▸ **SOURCE EXCERPT**

+ + +

Alerian, based in Dallas, TX, is an independent company that provides transparent master limited partnerships (MLP) and energy infrastructure benchmarks and analytics. The flagship Alerian MLP Index (AMZ) is used by industry professionals to analyze relative performance.

As of September 30, 2015, Alerian indicated that total assets of exchanged-traded products linked to the Alerian Index Series exceeded $13 billion.

History
Alerian was founded in 2004 by Gabriel Hammond as an MLP asset manager. In 2005, Kenny Feng joined the company and headed the creation and launch of the Alerian MLP Index (NYSE: AMZ), the first real-time index of master limited partnerships (MLPs).The AMZ is now broadly considered to be the benchmark for the asset class.

In 2007, the company relocated from the Big Apple (New York, NY) to the Big D (Dallas, TX). In March 2010, Alerian spun off its active management business as SteelPath Capital Management LLC. At that point, Kenny Feng took over as President and CEO.

Indices

The Alerian Index Series is primarily used by investors for performance benchmarking and by exchange-traded product issuers for the creation of index tracking funds.

About the Alerian MLP Index

The Alerian MLP Index is the leading gauge of energy Master Limited Partnerships (MLPs). The float-adjusted, capitalization-weighted index, whose 50 constituents represent approximately 75% of total market capitalization, is disseminated real-time on a price-return basis (AMZ) and on a total-return basis (AMZX).

About the Alerian MLP Infrastructure Index

The Alerian MLP Infrastructure Index is a composite of energy infrastructure Master Limited Partnerships (MLPs). The capped, float-adjusted, capitalization-weighted index, whose constituents earn the majority of their cash flow from the pipeline transportation, gathering, processing, and storage of energy commodities, is disseminated real-time on a price-return basis (AMZI) and on a total-return basis (AMZIX).

About the Alerian Energy Infrastructure Index

The Alerian Energy Infrastructure Index is a composite of North American energy infrastructure companies. The index, whose constituents are engaged in the pipeline transportation, gathering, processing, and storage of energy commodities, is disseminated real-time on a price-return basis (AMEI) and on a total-return basis (AMEIX).

+ + +

▸ **RECORD LIST**
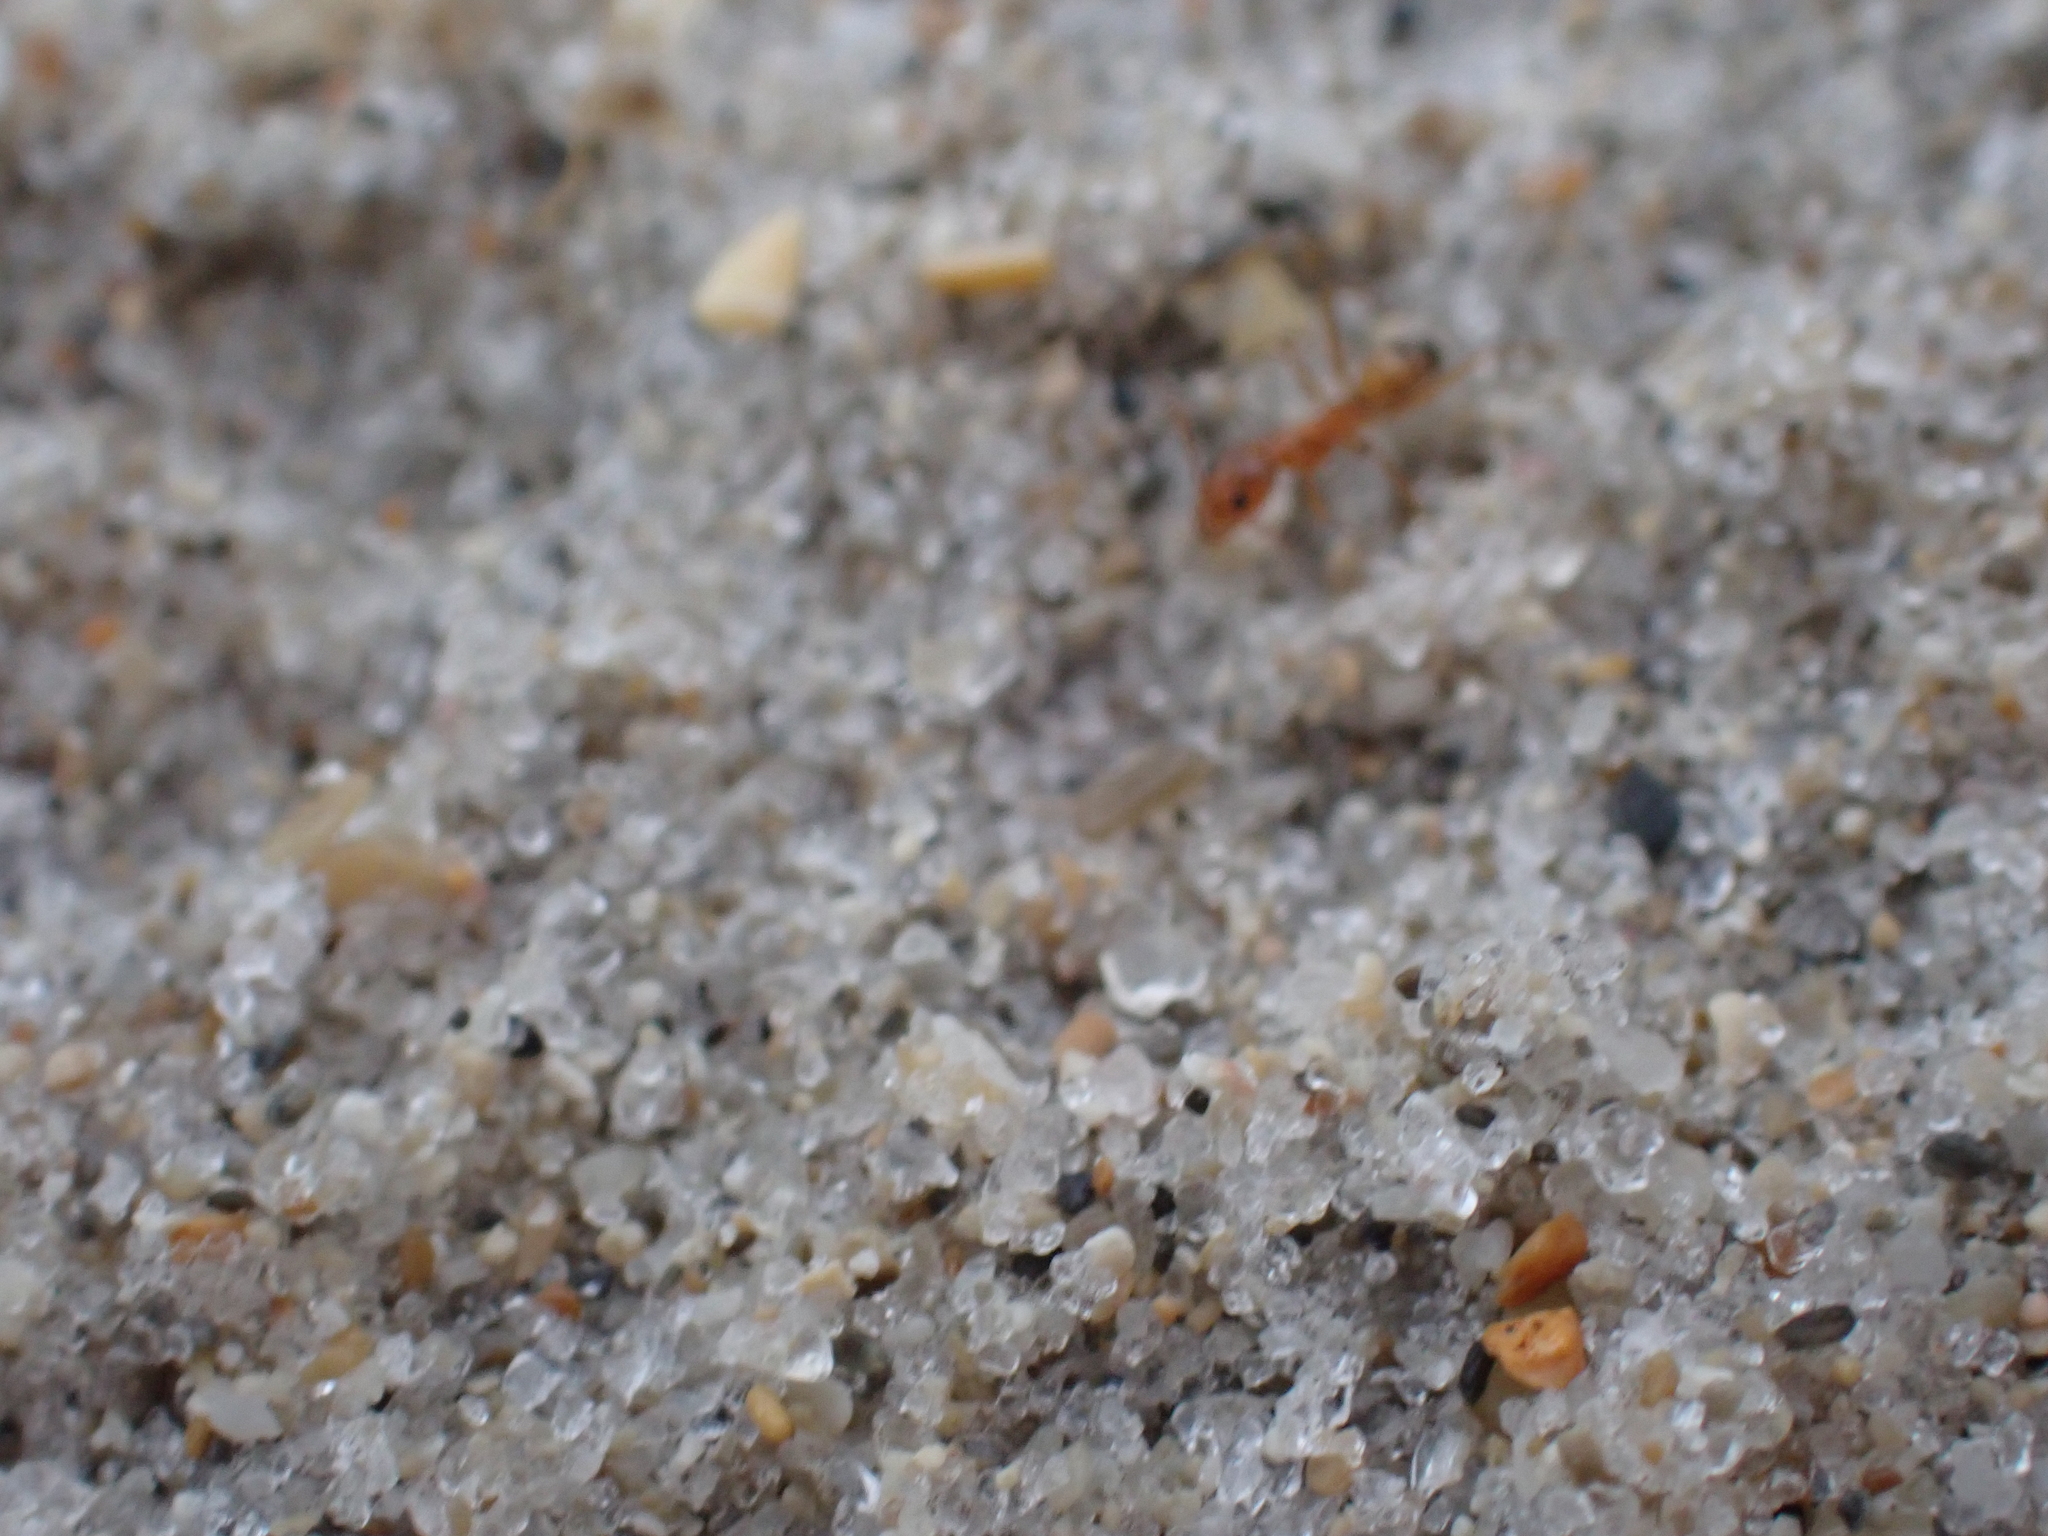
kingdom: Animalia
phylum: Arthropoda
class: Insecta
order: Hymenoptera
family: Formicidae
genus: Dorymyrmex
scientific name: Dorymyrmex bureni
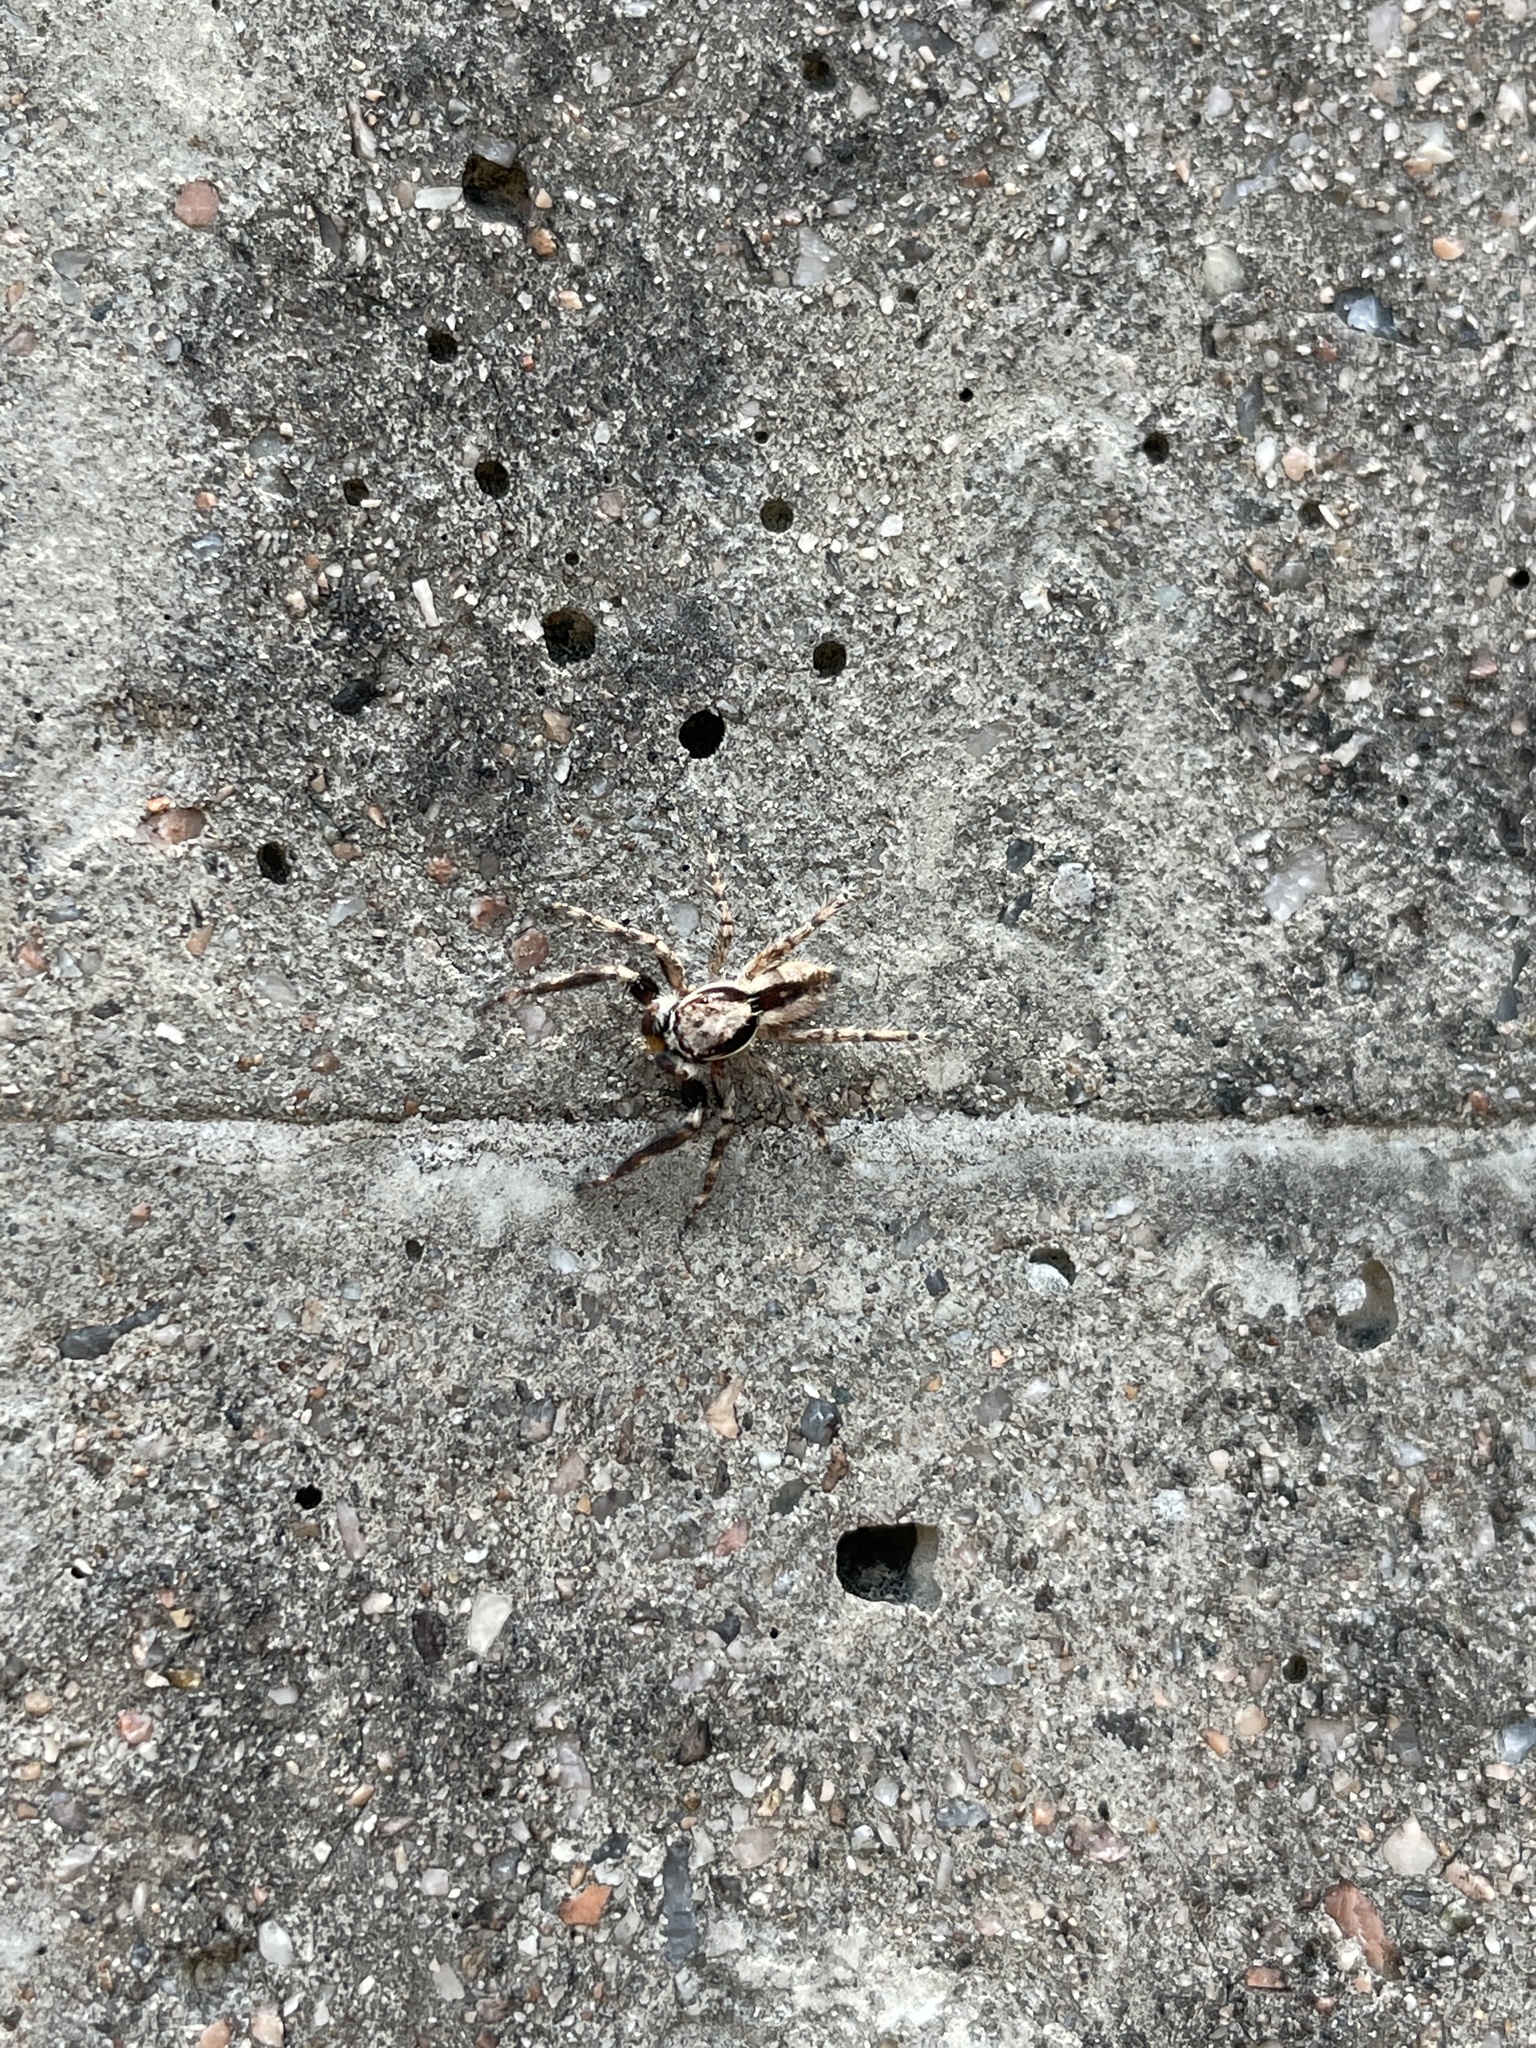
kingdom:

+ + +

▸ **THE TASKS**
1. Print the part of the Alerian article between "As of September" and "the asset class.", inclusive.
2. Carry on the article about Alerian from where it stops.

▸ **TASK-BY-TASK ANSWERS**
1.
As of September 30, 2015, Alerian indicated that total assets of exchanged-traded products linked to the Alerian Index Series exceeded $13 billion.

History
Alerian was founded in 2004 by Gabriel Hammond as an MLP asset manager. In 2005, Kenny Feng joined the company and headed the creation and launch of the Alerian MLP Index (NYSE: AMZ), the first real-time index of master limited partnerships (MLPs).The AMZ is now broadly considered to be the benchmark for the asset class.

2.
About the Alerian MLP Equal Weight Index

The Alerian MLP Equal Weight Index is the equal-weighted version of the widely used Alerian MLP Index (AMZ). The index, which includes the same 50 companies as the float-adjusted, capitalization-weighted AMZ but allocates a 2% weight to each constituent at each rebalancing, is disseminated real-time on a price-return basis (AMZE) and on a total-return basis (AMZEX).

About the Alerian Natural Gas MLP Index

The Alerian Natural Gas MLP Index is a composite of natural gas infrastructure Master Limited Partnerships (MLPs). The equal-weighted index, whose 20 constituents earn the majority of their cash flow from the pipeline transportation, gathering, processing, and storage of natural gas and natural gas liquids (NGLs), is disseminated real-time on a price-return basis (ANGI) and end-of-day on a total-return basis (ANGIX).

Alerian Large Cap MLP Index

The Alerian Large Cap MLP Index is a composite of large-cap energy Master Limited Partnerships (MLPs). The equal-weighted index, which includes the 15 largest companies by market capitalization, is disseminated end-of-day on a price-return basis (ALCI) and on a total-return basis (ALCIX).

Linked Products
Alerian licenses its indices to third parties for the creation of investment vehicles, such as exchange-traded funds (ETFs) and exchange-traded notes (ETNs), separately managed accounts, and structured products. These products provide investors with access to MLPs and energy infrastructure without the administrative burden associated with K-1 forms.

Alerian MLP ETF (NYSE: AMLP) AMLP, launched in August 2010, was the first MLP ETF and is designed to track an investment in the Alerian MLP Infrastructure Index (AMZI). Investors receive a quarterly dividend linked to the cash distributions paid by the Master Limited Partnerships (MLPs) in the index, less accrued tracking fees. A portion of each quarterly payment is treated as return of capital for tax purposes, with the remaining portion treated as a qualified dividend.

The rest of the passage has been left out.